Estos niños y niñas migrantes han salido de realidades extremadamente complejas: conflictos en sus países, violencia intrafamiliar, matrimonio forzado, o de condiciones de exclusión, falta de acceso a servicios básicos o discriminación por diferentes motivos. Durante las rutas enfrentan múltiples riesgos, abusos o violencia. Ya en España, sufren múltiples dificultades relacionadas con las condiciones de recepción (sobre todo en situaciones de crisis humanitarias), determinación de la edad, obtención del permiso de residencia y trabajo, acceso a la educación, falta de medios de vida y oportunidades laborales para salir adelante una vez que cumplen 18 años, y el rechazo social o la discriminación. El Comité de los Derechos del Niño de Naciones Unidas, en las recomendaciones realizadas a nuestro país en 2018, alertó de que España tiene entre sus principales prioridades en los próximos años garantizar una atención adecuada a estos niños.

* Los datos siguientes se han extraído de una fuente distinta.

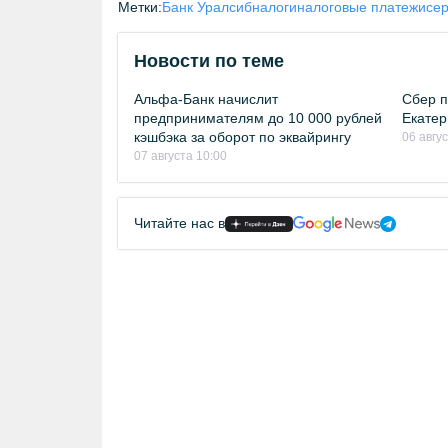
Метки:
Банк Уралсиб
налоги
налоговые платежи
се
Новости по теме
Альфа-Банк начислит
Сбер п
предпринимателям до 10 000 рублей
Екатер
кэшбэка за оборот по эквайрингу
06 авгу
07 августа 10:00
Читайте нас в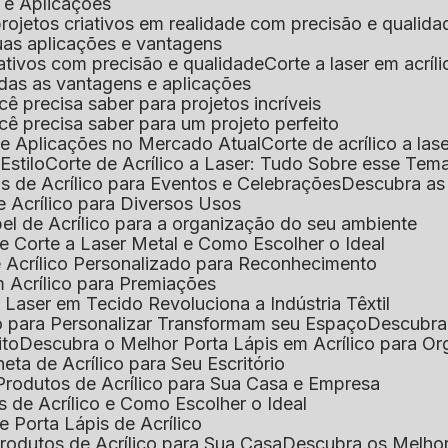
s e Aplicações
 projetos criativos em realidade com precisão e qualida
 suas aplicações e vantagens
criativos com precisão e qualidade
Corte a laser em acrí
todas as vantagens e aplicações
ocê precisa saber para projetos incríveis
você precisa saber para um projeto perfeito
ns e Aplicações no Mercado Atual
Corte de acrílico a l
Estilo
Corte de Acrílico a Laser: Tudo Sobre esse Tem
s de Acrílico para Eventos e Celebrações
Descubra a
 Acrílico para Diversos Usos
el de Acrílico para a organização do seu ambiente
e Corte a Laser Metal e Como Escolher o Ideal
e Acrílico Personalizado para Reconhecimento
m Acrílico para Premiações
 Laser em Tecido Revoluciona a Indústria Têxtil
o para Personalizar Transformam seu Espaço
Descubra
ito
Descubra o Melhor Porta Lápis em Acrílico para O
eta de Acrílico para Seu Escritório
 Produtos de Acrílico para Sua Casa e Empresa
s de Acrílico e Como Escolher o Ideal
e Porta Lápis de Acrílico
Produtos de Acrílico para Sua Casa
Descubra os Melho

La legislación española sobre MENA prioriza la protección en el «interés superior del menor», otorgando la tutela a las comunidades autónomas y establecen un reparto vinculante entre territorios para evitar la saturación.
El Consejo de Ministros aprobó recientemente un Decreto Ley que obliga a distribuir a los menores no acompañados entre todas las CCAA cuando algunas de ellas tengan saturados sus servicios de acogida como sucede ahora en Canarias y Ceuta. El PP, cuyo concurso es imprescindible para el reparto porque gobierna en 11 comunidades, muestra sus discrepancias internas y el efecto de la presión de la xenofobia de Vox.
A pesar de que Hacienda compensará a las comunidades por los costes de la sobreocupación de sus recursos tras el traslado de los menores con un fondo dotado este año con 100 millones de euros, los populares condicionaron su apoyo a que el gobierno aceptase una enmienda a la totalidad de su política migratoria, y cuando unos pocos pensaron que sería posible, se levantaron de la mesa. VOX hizo de los niños migrantes su diana. La prolongada negociación para encontrar una solución estructural cada vez que un territorio ve sobrepasado sus sistemas de acogida no se logrará con los votos del PP. Aunque los populares gobiernen Ceuta y sostengan el gobierno de Canarias junto a Coalición Canaria. Para VOX, y de rebote el PP, el enemigo son los migrantes. Los migrantes sea cual sea su origen son «delincuentes potenciales» y en el caso de migrantes menores no acompañados el «riesgo» de la delincuencia es una realidad.